DATA FOR PROCESSING:

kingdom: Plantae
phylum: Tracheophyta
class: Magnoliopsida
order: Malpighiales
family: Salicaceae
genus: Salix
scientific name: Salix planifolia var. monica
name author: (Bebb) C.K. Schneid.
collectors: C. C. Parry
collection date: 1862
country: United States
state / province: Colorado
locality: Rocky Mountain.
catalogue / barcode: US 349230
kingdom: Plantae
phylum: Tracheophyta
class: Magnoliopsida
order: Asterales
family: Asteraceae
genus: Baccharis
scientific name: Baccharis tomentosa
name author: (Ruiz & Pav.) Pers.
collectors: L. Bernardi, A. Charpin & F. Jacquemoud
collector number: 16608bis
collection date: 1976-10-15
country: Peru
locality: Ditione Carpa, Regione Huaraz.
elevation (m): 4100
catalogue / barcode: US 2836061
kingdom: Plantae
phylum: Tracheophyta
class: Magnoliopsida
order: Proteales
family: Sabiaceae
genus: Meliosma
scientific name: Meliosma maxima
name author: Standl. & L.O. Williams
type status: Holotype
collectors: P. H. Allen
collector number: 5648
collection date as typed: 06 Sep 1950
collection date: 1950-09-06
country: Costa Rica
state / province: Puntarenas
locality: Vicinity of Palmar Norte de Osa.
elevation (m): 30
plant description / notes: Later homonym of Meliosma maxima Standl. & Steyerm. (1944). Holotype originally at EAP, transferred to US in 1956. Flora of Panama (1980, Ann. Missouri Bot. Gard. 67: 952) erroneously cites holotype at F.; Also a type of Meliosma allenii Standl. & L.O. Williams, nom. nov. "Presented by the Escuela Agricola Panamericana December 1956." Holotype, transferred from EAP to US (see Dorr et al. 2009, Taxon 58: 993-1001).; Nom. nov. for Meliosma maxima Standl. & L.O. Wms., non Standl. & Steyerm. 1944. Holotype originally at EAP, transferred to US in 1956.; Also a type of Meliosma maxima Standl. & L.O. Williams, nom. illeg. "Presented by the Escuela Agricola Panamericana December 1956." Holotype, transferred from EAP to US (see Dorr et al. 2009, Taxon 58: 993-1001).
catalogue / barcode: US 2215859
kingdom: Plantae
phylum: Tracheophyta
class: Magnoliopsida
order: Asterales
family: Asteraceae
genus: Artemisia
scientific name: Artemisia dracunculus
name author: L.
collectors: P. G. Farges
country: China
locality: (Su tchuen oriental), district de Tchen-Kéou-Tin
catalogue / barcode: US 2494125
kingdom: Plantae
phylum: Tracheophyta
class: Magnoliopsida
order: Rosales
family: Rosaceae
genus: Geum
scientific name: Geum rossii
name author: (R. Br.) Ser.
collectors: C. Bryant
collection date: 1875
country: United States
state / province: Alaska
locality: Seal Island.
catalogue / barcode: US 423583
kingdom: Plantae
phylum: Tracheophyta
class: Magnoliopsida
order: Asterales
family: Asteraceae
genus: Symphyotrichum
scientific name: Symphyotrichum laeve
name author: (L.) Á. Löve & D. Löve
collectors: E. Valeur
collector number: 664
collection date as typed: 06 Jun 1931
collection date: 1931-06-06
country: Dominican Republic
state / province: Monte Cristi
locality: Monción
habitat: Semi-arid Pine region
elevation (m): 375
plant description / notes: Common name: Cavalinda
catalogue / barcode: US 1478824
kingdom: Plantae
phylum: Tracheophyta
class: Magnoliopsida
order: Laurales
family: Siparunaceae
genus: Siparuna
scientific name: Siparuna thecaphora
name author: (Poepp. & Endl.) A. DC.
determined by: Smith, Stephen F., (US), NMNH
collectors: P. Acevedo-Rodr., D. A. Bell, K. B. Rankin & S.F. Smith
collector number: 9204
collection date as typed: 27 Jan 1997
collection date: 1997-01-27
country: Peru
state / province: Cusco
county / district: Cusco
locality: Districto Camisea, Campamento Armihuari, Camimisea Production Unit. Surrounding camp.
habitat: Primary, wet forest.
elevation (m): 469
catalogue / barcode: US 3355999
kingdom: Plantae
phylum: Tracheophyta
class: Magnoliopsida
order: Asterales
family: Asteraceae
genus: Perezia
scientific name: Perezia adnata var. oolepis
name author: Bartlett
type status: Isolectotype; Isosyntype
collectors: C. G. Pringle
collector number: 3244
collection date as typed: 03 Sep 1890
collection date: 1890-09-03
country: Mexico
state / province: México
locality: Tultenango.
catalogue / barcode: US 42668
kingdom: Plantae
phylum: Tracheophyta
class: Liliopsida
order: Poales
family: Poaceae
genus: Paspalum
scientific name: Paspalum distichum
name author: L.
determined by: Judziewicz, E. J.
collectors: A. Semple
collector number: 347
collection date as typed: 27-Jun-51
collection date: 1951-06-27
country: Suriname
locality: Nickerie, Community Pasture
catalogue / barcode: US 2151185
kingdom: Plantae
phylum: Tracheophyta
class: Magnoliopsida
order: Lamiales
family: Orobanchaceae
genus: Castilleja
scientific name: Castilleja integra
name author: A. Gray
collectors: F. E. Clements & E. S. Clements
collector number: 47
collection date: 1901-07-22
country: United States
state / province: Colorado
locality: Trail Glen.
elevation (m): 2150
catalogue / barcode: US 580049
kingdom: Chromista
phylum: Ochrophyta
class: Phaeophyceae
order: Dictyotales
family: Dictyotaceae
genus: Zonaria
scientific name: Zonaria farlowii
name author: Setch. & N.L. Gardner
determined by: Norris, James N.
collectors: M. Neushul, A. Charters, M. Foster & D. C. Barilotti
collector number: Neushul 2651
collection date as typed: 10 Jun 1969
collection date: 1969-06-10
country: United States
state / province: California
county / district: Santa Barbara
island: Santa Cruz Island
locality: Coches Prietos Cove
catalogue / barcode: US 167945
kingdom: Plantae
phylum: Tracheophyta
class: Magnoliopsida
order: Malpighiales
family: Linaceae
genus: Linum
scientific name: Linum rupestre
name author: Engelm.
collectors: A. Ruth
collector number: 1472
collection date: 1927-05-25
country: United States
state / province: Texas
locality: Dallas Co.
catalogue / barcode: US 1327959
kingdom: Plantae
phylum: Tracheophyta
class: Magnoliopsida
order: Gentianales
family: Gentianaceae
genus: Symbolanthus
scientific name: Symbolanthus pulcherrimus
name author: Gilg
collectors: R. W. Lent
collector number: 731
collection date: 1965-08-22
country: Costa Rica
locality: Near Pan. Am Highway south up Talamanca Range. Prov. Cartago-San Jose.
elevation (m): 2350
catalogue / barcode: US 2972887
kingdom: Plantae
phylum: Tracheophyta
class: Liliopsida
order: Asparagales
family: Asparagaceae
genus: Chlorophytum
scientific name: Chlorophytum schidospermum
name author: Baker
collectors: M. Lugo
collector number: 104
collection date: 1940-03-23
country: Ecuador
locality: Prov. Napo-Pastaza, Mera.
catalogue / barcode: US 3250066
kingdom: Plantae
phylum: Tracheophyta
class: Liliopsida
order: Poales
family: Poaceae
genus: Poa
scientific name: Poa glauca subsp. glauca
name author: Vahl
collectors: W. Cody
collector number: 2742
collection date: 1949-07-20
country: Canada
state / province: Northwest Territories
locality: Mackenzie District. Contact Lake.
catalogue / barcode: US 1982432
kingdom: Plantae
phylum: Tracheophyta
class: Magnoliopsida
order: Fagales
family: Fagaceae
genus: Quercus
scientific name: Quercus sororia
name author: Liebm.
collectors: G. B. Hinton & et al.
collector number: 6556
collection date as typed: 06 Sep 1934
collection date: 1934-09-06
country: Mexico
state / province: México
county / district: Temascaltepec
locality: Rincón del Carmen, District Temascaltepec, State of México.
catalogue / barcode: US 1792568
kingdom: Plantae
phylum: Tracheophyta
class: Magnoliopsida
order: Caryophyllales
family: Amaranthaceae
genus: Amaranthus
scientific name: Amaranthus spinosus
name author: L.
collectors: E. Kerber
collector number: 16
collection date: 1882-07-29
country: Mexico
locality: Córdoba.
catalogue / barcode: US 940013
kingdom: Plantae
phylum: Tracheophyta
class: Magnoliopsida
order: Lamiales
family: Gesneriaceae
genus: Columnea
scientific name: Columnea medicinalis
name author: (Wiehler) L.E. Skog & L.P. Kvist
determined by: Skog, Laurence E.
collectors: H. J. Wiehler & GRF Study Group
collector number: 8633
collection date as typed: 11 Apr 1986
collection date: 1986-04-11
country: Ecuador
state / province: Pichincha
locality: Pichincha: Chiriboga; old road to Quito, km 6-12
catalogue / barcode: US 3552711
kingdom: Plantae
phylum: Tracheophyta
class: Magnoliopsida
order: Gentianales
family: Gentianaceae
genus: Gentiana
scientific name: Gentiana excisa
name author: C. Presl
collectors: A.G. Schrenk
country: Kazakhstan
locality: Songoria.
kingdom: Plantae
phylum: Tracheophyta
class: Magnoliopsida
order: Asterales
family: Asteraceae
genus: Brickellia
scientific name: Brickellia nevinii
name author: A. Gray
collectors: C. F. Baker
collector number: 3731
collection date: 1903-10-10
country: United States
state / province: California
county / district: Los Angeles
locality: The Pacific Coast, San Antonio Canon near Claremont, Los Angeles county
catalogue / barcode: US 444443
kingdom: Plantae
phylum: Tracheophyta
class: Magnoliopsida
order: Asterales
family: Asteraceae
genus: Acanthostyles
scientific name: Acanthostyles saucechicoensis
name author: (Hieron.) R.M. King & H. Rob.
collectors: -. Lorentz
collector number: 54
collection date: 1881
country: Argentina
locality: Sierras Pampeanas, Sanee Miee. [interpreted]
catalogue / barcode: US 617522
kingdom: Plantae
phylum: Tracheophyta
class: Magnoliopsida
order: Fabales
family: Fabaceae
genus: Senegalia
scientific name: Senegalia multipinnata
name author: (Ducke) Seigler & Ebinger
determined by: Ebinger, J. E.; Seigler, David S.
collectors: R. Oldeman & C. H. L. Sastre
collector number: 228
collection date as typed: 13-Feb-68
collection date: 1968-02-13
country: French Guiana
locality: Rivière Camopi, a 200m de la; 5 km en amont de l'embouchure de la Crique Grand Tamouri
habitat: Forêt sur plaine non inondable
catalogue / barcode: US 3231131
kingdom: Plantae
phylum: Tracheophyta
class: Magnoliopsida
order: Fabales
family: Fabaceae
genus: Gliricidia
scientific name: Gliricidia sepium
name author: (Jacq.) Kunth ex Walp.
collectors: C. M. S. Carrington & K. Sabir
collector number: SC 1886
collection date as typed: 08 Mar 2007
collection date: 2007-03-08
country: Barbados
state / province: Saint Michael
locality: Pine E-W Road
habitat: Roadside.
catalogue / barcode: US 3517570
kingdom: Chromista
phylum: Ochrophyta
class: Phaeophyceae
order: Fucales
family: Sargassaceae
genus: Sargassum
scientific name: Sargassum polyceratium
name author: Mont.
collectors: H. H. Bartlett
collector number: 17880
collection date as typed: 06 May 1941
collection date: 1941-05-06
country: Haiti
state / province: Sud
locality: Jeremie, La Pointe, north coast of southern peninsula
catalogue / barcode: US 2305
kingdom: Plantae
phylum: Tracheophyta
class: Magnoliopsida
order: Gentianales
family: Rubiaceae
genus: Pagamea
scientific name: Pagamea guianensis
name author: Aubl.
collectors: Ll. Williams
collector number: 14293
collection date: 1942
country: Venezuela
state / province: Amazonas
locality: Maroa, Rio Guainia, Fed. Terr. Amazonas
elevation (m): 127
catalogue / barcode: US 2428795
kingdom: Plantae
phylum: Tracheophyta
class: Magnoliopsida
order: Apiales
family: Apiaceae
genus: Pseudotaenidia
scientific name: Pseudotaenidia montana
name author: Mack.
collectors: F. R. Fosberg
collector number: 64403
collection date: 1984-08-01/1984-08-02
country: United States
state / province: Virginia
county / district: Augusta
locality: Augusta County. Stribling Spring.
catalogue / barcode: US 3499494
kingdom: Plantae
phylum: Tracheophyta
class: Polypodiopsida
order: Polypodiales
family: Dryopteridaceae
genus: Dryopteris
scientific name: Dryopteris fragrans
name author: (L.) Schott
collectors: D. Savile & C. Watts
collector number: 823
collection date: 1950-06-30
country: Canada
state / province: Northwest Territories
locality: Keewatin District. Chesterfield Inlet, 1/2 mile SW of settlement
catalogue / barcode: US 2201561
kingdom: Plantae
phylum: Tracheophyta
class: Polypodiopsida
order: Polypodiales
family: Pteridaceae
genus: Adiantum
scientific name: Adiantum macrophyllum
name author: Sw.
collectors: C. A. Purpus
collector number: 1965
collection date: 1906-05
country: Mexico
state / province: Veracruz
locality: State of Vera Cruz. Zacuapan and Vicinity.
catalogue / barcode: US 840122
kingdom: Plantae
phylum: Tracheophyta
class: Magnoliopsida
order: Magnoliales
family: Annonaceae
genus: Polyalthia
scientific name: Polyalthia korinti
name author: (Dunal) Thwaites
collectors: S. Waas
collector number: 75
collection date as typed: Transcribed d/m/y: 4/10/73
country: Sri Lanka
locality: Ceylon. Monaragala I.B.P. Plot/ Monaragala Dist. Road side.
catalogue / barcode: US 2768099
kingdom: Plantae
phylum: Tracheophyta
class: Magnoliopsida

EXERCISE INSTRUCTIONS: Copy the lines verbatim, beginning at the line that contains "collection date: 1976-10-15" and stopping after the line that contains "type status: Holotype".

IN RESPONSE:
collection date: 1976-10-15
country: Peru
locality: Ditione Carpa, Regione Huaraz.
elevation (m): 4100
catalogue / barcode: US 2836061
kingdom: Plantae
phylum: Tracheophyta
class: Magnoliopsida
order: Proteales
family: Sabiaceae
genus: Meliosma
scientific name: Meliosma maxima
name author: Standl. & L.O. Williams
type status: Holotype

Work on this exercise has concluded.